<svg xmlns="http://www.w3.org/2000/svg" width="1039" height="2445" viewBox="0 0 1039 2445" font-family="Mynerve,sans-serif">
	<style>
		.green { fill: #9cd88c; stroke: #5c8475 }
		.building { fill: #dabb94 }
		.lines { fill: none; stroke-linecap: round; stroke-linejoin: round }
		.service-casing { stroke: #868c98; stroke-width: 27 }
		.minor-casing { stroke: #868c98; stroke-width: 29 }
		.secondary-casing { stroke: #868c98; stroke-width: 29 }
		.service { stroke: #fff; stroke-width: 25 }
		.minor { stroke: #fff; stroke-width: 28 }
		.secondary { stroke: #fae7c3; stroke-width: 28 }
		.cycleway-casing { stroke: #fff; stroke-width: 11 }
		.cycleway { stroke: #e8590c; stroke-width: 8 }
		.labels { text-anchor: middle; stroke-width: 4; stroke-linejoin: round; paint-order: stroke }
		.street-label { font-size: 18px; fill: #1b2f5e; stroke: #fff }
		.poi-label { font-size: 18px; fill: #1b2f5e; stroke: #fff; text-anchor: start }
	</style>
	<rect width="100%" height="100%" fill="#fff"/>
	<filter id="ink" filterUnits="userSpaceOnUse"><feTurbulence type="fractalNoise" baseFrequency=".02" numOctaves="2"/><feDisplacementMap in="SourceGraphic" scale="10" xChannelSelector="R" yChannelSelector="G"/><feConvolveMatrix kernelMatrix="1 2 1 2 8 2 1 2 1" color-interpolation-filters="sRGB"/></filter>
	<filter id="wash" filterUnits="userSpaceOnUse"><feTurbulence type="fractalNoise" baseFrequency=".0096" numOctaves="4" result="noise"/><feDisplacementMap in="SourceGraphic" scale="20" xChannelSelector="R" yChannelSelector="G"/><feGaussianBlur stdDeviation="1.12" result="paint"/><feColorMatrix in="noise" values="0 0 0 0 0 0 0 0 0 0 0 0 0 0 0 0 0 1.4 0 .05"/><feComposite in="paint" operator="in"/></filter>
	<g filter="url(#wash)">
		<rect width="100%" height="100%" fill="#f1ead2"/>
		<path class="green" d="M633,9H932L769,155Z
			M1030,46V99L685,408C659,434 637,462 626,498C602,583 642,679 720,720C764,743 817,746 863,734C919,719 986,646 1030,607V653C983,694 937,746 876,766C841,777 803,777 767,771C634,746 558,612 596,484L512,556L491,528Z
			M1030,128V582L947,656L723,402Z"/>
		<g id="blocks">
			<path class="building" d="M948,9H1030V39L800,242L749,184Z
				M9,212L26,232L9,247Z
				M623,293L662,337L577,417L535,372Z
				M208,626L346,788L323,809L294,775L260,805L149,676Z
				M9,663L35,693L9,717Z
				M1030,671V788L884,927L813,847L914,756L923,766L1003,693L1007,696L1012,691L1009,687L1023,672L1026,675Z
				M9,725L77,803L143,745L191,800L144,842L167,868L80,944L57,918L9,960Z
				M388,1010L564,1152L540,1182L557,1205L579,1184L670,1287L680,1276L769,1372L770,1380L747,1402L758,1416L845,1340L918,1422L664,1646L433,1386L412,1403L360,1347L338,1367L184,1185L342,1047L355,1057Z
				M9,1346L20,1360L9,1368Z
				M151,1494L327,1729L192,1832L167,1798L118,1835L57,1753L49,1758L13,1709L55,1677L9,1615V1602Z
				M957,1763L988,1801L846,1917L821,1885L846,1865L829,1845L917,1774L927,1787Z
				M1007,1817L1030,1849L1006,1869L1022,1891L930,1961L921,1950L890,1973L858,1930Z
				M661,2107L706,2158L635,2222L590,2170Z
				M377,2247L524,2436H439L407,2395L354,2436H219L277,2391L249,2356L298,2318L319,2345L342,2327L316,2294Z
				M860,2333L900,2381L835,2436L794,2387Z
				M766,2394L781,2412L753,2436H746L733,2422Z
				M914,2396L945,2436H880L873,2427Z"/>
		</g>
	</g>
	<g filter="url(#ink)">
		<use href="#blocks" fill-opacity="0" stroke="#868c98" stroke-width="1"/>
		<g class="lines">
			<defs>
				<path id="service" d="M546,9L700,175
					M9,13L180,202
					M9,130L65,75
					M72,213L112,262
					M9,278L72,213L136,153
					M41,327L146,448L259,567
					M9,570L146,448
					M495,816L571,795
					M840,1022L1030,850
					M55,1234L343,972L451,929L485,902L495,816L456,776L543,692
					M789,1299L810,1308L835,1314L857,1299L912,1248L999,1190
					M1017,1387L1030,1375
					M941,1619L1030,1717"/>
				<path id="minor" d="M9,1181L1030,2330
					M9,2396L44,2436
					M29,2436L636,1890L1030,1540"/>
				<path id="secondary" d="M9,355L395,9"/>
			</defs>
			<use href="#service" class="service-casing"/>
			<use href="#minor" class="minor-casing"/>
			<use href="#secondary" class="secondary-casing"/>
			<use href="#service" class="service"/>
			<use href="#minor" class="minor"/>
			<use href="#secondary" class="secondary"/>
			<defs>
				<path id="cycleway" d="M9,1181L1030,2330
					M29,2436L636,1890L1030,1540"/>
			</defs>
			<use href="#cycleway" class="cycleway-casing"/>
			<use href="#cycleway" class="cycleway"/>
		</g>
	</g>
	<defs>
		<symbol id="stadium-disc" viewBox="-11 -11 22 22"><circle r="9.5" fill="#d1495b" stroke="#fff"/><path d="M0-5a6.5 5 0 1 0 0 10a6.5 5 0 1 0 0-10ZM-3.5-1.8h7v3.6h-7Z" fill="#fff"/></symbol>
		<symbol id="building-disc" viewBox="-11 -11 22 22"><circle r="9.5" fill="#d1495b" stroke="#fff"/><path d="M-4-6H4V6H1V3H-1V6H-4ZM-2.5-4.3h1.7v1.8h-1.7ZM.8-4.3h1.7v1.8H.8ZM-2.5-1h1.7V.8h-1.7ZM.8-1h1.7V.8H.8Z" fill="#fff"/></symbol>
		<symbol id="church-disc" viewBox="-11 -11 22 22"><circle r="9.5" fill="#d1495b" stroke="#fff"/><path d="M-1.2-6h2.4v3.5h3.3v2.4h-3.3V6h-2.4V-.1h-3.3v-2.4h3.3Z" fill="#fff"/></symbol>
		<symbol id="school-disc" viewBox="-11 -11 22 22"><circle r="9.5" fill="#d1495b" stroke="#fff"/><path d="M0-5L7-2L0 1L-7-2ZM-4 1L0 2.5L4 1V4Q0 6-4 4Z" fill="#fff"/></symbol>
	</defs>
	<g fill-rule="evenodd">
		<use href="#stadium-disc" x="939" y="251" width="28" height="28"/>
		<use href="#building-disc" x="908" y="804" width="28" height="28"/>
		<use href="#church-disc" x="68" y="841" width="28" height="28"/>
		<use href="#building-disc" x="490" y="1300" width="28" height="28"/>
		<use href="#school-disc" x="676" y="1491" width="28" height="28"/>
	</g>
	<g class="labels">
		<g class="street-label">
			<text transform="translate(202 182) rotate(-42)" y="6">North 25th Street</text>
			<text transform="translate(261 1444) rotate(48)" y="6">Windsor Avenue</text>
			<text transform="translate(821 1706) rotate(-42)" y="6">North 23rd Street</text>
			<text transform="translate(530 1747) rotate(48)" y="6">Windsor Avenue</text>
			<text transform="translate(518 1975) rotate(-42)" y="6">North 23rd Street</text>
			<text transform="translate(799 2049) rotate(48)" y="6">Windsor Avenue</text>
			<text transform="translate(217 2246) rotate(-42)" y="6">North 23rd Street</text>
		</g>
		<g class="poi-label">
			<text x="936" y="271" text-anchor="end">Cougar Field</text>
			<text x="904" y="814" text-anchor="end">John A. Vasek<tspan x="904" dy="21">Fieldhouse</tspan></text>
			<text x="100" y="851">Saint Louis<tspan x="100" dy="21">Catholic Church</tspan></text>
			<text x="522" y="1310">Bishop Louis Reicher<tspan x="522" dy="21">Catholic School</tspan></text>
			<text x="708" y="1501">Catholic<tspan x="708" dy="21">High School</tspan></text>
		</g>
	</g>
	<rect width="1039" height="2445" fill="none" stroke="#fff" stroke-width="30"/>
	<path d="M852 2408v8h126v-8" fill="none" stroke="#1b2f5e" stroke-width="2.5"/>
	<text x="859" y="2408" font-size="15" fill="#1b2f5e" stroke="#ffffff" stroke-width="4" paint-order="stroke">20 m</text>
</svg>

==

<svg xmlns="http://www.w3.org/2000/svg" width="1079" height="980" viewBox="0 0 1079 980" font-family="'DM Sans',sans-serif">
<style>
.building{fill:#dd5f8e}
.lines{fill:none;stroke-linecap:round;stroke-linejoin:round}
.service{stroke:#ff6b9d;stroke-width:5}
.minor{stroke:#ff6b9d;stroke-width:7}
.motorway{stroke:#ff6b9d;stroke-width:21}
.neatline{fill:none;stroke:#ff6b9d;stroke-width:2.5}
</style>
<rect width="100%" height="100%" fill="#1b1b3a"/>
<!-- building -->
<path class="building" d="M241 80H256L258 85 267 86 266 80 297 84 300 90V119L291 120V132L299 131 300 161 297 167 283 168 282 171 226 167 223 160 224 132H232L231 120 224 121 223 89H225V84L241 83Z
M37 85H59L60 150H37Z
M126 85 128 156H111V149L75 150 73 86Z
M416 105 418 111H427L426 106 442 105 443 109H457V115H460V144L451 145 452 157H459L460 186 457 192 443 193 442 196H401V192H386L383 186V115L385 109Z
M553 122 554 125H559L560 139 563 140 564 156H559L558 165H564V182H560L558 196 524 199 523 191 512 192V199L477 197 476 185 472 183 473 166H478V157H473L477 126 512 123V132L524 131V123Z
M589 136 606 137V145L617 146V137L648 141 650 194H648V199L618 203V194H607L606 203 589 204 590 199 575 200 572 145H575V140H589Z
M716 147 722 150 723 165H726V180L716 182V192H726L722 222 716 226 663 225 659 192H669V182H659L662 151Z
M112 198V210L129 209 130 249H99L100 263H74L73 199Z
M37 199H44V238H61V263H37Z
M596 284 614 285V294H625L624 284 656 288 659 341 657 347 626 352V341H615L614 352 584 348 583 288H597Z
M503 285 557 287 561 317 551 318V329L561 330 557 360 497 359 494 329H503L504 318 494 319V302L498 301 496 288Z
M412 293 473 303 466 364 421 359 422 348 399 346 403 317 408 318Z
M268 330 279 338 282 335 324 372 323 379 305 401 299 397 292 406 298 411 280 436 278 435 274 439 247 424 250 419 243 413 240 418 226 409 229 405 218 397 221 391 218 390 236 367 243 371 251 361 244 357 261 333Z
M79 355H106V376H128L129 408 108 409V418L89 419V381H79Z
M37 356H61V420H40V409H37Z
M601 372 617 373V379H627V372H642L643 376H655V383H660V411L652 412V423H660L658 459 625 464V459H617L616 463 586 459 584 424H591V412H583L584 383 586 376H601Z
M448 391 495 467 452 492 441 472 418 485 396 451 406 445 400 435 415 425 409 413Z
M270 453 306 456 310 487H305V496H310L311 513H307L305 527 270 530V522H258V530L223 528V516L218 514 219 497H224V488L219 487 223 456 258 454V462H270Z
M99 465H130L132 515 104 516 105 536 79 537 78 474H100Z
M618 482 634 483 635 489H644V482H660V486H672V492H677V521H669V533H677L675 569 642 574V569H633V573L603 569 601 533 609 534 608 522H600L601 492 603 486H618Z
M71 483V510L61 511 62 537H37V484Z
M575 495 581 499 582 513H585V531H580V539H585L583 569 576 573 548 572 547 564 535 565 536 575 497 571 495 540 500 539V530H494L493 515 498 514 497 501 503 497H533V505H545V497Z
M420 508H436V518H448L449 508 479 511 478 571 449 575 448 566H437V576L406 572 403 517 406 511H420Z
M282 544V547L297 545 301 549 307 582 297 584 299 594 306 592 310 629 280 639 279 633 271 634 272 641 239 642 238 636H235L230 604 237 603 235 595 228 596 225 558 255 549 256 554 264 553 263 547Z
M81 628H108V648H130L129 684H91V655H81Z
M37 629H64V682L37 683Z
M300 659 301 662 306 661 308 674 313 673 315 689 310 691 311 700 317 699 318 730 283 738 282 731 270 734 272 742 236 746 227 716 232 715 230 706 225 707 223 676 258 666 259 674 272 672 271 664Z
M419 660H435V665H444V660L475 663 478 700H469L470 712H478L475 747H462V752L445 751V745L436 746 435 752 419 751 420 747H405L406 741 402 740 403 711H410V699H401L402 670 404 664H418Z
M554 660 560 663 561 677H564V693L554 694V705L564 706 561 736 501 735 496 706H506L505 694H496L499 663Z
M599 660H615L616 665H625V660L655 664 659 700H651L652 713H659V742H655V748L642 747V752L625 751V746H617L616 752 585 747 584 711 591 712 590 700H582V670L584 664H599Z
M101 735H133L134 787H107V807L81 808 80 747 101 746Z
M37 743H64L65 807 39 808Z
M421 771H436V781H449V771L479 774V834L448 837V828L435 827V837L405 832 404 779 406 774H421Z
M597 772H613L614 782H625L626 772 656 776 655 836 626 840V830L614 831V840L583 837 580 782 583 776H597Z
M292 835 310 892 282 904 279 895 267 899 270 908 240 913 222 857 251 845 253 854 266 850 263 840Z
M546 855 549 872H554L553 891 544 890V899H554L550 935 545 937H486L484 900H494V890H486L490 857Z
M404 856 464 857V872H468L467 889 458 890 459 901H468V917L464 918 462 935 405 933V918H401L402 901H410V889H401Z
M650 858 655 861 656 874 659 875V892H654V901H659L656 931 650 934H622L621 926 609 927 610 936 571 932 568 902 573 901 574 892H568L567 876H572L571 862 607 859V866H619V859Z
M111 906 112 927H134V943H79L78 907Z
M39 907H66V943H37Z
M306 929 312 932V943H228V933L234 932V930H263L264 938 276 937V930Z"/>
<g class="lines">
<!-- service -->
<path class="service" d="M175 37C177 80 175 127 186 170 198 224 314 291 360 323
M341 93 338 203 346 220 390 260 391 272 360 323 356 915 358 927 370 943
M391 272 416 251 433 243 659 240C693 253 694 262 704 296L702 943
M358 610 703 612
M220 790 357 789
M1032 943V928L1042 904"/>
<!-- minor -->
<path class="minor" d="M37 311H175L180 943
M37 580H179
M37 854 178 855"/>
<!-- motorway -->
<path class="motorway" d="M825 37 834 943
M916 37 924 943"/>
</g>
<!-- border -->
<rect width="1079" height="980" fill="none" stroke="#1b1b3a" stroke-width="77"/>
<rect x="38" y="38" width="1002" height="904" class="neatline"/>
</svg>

■ TO DO: Would you please copy exactly the part of the entries above that begins at the line containing "#fff; stroke-width: 28" and ends at the line containing "2 1 2 8 2 1", both lines included?

■ YOUR RESPONSE:
		.minor { stroke: #fff; stroke-width: 28 }
		.secondary { stroke: #fae7c3; stroke-width: 28 }
		.cycleway-casing { stroke: #fff; stroke-width: 11 }
		.cycleway { stroke: #e8590c; stroke-width: 8 }
		.labels { text-anchor: middle; stroke-width: 4; stroke-linejoin: round; paint-order: stroke }
		.street-label { font-size: 18px; fill: #1b2f5e; stroke: #fff }
		.poi-label { font-size: 18px; fill: #1b2f5e; stroke: #fff; text-anchor: start }
	</style>
	<rect width="100%" height="100%" fill="#fff"/>
	<filter id="ink" filterUnits="userSpaceOnUse"><feTurbulence type="fractalNoise" baseFrequency=".02" numOctaves="2"/><feDisplacementMap in="SourceGraphic" scale="10" xChannelSelector="R" yChannelSelector="G"/><feConvolveMatrix kernelMatrix="1 2 1 2 8 2 1 2 1" color-interpolation-filters="sRGB"/></filter>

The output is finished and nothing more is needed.